HansEhv posted May 20 '20, 00:18:
It hasn't been done, but it's an interesting idea to use the Analog Zero as input instead of MIDI.
I think you should drive this device directly, with an approach similar the GPIO buttons (using the analog approach of the AnalogZero) and the note-on logic directly called from the GPIO thread. Since you want to drum, you don't need the note-off logic (this has a caveat on notes cleanup, but I think it that's fixable as I did so in my alternative fork in the midi callback which you now skip).
Alternative way is to have a separate thread running for the Analog Zero handling and let that generate midi signals via the MIDI-through of the PI so you can use the standard note-on/note-off handling of the midi callback.
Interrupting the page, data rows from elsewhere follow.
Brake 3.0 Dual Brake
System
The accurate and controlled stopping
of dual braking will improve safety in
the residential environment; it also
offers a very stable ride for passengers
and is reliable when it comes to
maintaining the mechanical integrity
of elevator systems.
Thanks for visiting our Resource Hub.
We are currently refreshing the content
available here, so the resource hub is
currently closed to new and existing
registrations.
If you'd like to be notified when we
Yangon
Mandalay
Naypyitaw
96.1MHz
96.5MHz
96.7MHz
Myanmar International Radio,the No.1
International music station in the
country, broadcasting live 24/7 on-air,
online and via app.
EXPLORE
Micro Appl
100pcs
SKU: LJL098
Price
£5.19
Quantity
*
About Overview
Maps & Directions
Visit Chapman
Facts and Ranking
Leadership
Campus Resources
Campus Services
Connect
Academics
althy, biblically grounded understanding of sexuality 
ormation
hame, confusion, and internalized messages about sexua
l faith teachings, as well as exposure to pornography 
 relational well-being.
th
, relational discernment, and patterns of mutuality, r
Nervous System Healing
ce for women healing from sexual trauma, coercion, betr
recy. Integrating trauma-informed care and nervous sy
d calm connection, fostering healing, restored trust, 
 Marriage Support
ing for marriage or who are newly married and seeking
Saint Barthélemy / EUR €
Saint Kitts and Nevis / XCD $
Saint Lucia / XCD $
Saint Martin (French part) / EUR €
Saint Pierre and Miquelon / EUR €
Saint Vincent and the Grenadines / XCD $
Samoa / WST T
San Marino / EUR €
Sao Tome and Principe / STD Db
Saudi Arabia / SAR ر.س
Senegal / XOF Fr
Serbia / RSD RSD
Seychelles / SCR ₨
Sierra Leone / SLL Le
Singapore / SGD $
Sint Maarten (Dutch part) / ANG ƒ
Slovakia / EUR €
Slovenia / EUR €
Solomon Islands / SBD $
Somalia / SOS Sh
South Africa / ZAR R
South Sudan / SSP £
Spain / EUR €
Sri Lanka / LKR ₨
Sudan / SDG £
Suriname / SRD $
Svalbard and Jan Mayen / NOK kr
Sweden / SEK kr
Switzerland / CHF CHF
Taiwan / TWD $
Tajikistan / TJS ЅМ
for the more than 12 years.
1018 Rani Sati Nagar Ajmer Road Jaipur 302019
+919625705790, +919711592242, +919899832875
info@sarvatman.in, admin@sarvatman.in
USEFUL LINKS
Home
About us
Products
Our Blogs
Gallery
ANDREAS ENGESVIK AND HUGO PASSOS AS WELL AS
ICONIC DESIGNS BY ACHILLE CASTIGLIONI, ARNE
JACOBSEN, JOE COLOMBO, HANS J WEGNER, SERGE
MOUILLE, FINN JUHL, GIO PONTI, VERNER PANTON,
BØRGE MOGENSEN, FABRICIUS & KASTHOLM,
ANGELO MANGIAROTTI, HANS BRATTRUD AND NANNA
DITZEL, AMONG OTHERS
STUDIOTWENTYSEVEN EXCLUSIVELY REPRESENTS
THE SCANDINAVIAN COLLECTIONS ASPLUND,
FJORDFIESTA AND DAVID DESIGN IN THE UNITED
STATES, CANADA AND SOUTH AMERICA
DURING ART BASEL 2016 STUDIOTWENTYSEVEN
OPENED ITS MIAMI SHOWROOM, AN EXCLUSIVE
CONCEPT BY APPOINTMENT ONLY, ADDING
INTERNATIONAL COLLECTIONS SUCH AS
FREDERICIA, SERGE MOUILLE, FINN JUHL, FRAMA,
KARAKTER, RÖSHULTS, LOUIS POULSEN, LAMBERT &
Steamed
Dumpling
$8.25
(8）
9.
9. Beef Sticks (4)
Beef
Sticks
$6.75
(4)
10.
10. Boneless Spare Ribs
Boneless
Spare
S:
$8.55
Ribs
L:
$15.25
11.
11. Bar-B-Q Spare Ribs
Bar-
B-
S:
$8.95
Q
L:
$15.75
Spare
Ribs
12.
This is a bit cleaner, but blocks the way for other usage of the the midi through.
Since samplerbox takes care of sound generation, mixing with eXaDrums makes no sense.
Bottom-line: I called it "interesting" with the undertone of "a bit complex".
Eric posted Jun 3 '20, 10:12:
A ESP32 could be a choice too. I has 10 touch-sensitive inputs and a lot of analog inputs. I believe, it would be possible to create a small device which outputs normal MIDI-Signal which You could feed into the samplerbox without any modification of the code of samplerbox. I had used it already in another project but I didn´t create MIDI-Events and as far I could remember, it was possible to identify how fast You touch something when comparing the current tocuh-values with the average of the last values. The bad thing: the values from one touch-sensitive pin differed totally from one pin to the next one. In my case more than 70%. I measured each and then I put these values directly into the code. Perhaps other developers try to implement a calibration-routine into it when You start your application and store the calibration in the EPROM. I used adhesive copperfoil to create small touchsensors.